UNITED STATES DISTRICT COURT NORTHERN DISTRICT OF TEXAS FORT WORTH DIVISION
Jul 15, 2016
NO. 4:16-CV-291-A (N.D. Tex. Jul. 15, 2016)

Opinion

NO. 4:16-CV-291-A

07-15-2016

JOE GONZALES, Plaintiff, v. SWAT SGT. HILL, ET AL., Defendants.


MEMORANDUM OPINION AND ORDER

Came on for consideration the motions of (1) defendants SWAT Sergeant Hill, Officer Harris, and Officer Villenueve, (2) Officer Cunningham and Officer Clowers, (3) Officer Brian Gentry, and (4) Officer Dennis Alise, respectively, to dismiss. The court, having considered the motions, the response of plaintiff, Joe Gonzales, the replies, the record, and applicable authorities, finds that the motions should be granted.

I.

Plaintiff's Claims

On April 25, 2016, plaintiff filed his original complaint. Doc. 1. By order signed April 26, 2016, the court ordered plaintiff to file an amended complaint alleging with particularity the facts on which he would establish his right to recover against each defendant and including detailed facts that would support the contention that the likely pleas of qualified immunity of defendants could not be sustained. Doc. 7. On May 9, 2016, plaintiff filed his amended complaint. Doc. 8. The court determined that plaintiff should be allowed to proceed and ordered service of process on defendants, Doc. 11, each of whom has now filed a motion to dismiss. Docs. 19, 21, 23, and 26.

The "Doc." reference is to the number of the item on the docket in this action.

Plaintiff's claims arise out of a police chase of his vehicle that occurred on May 27, 2015, ending in the City of Arlington, Texas. Plaintiff alleges that defendants executed an illegal "pit manuver [sic]" and that they beat him, causing him injuries.

II.

Grounds of the Motions

Each of the defendants maintains that plaintiff has not sufficiently pleaded his claims. And, even if plaintiff has stated any claims, each defendant says that he is entitled to qualified immunity.

III.

Plaintiff's Response

In addition to responding to the motions to dismiss, plaintiff has filed a number of motions. First, he asks again that the court appoint counsel to represent him. Doc. 28. However, the court already considered and denied such a motion, Doc.10, and the court is not persuaded that it should now be granted. By his various filings, plaintiff has shown that he is capable of presenting his case to the court.

Plaintiff's response is titled as a motion in opposition to the motions to dismiss. Doc. 29.

Plaintiff has also filed a motion for permission to amend his complaint, Doc. 31, and a motion for supplemental amended complaint, Doc. 32. (The court surmises that the latter document is the amendment to which the former refers, although it, too, is in the form of a motion.) Along with the motions for leave to amend on June 24, plaintiff filed a motion for leave to submit exhibits, Doc. 30, to which he attached certain photographs and what appear to be articles from the local newspaper, The Fort Worth Star-Telegram. On July 6, he filed a second motion for leave to submit exhibits, Doc. 34, asking that the court consider a handwritten statement of Mary Carney, who is otherwise unidentified, and a DVD purporting to contain footage of the "slow speed police chase." Defendants object to the motions to amend, inasmuch as plaintiff has already had an opportunity to amend (pursuant to the court's directive that he plead specific facts to support his claims) and they have filed their motions to dismiss. And, they object to the court considering any evidence outside the pleadings in connection with their motions to dismiss.

**Supplied data**
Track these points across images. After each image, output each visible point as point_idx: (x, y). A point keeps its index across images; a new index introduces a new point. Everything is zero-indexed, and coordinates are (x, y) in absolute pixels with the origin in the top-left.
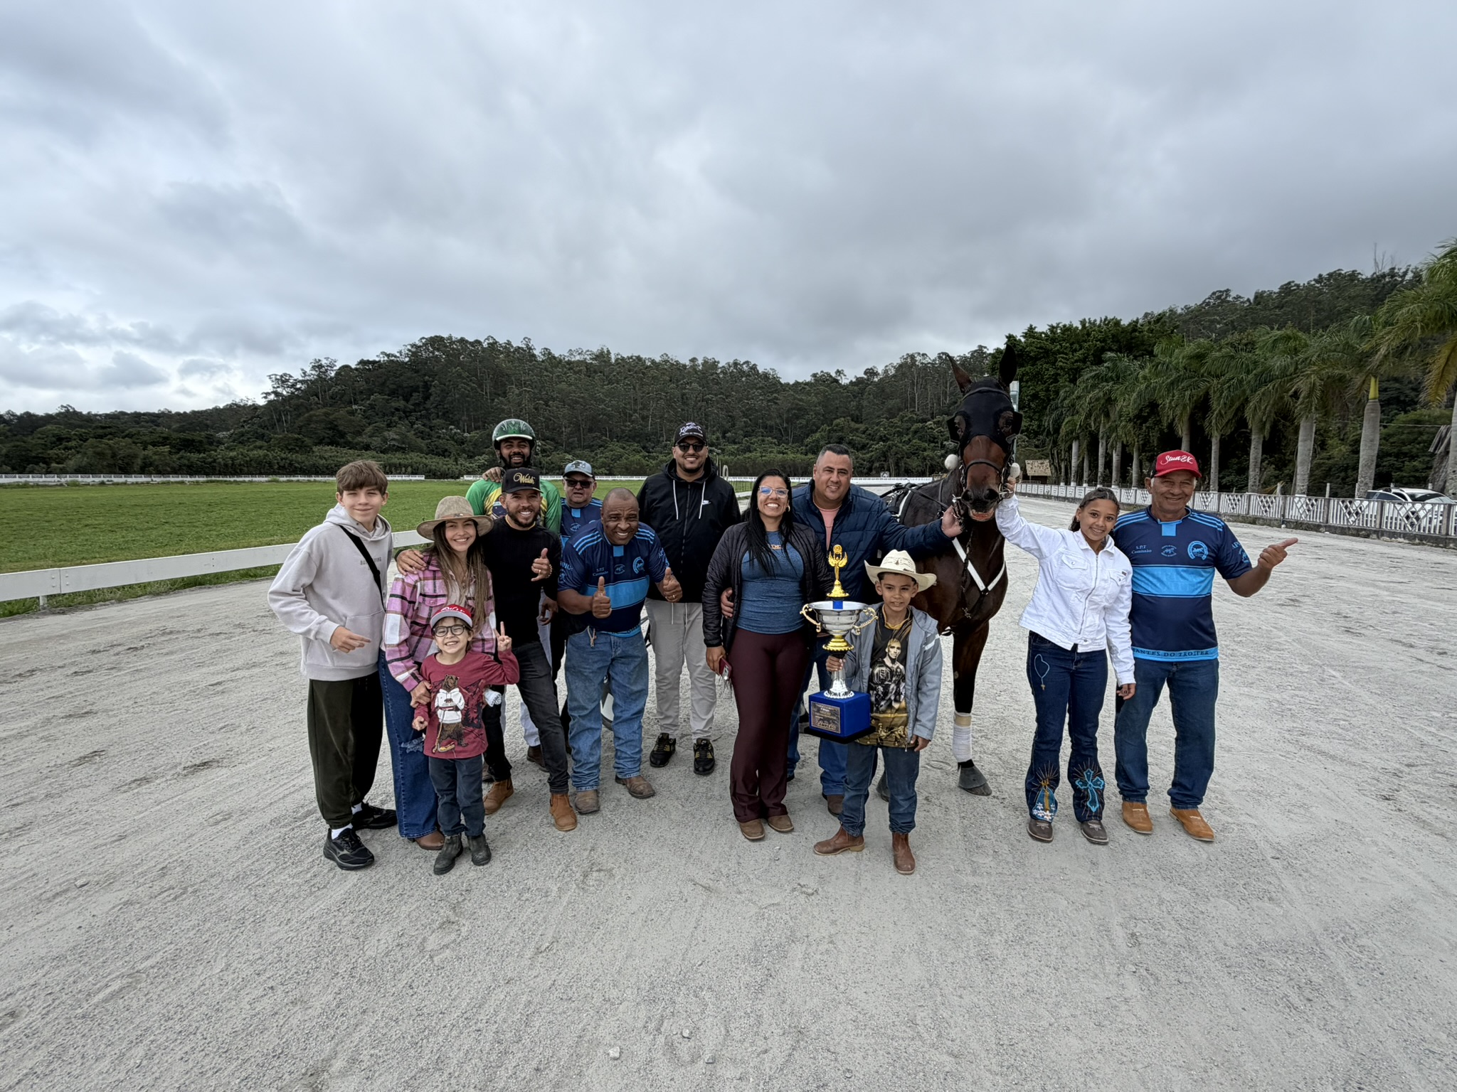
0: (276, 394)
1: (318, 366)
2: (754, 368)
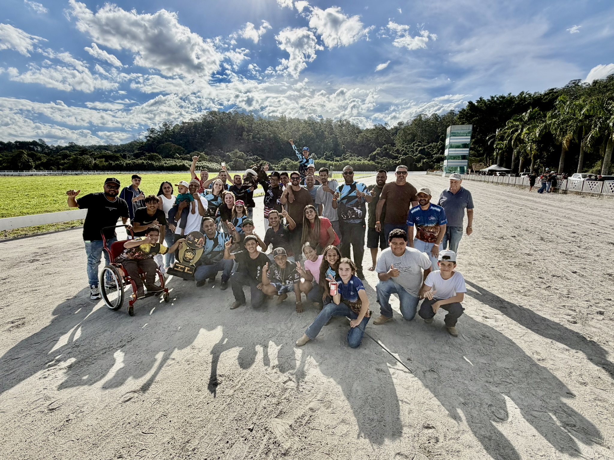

**Exercise set**
1. In the memorandum opinion, on what date did the police chase of the plaintiff's vehicle take place?
2. Write out everything in the memorandum opinion from "Grounds of the" down to "to the court.".
The data has no connection to the memorandum opinion.

**Responses by task**
1. May 27, 2015.

2.
Grounds of the Motions

Each of the defendants maintains that plaintiff has not sufficiently pleaded his claims. And, even if plaintiff has stated any claims, each defendant says that he is entitled to qualified immunity.

III.

Plaintiff's Response

In addition to responding to the motions to dismiss, plaintiff has filed a number of motions. First, he asks again that the court appoint counsel to represent him. Doc. 28. However, the court already considered and denied such a motion, Doc.10, and the court is not persuaded that it should now be granted. By his various filings, plaintiff has shown that he is capable of presenting his case to the court.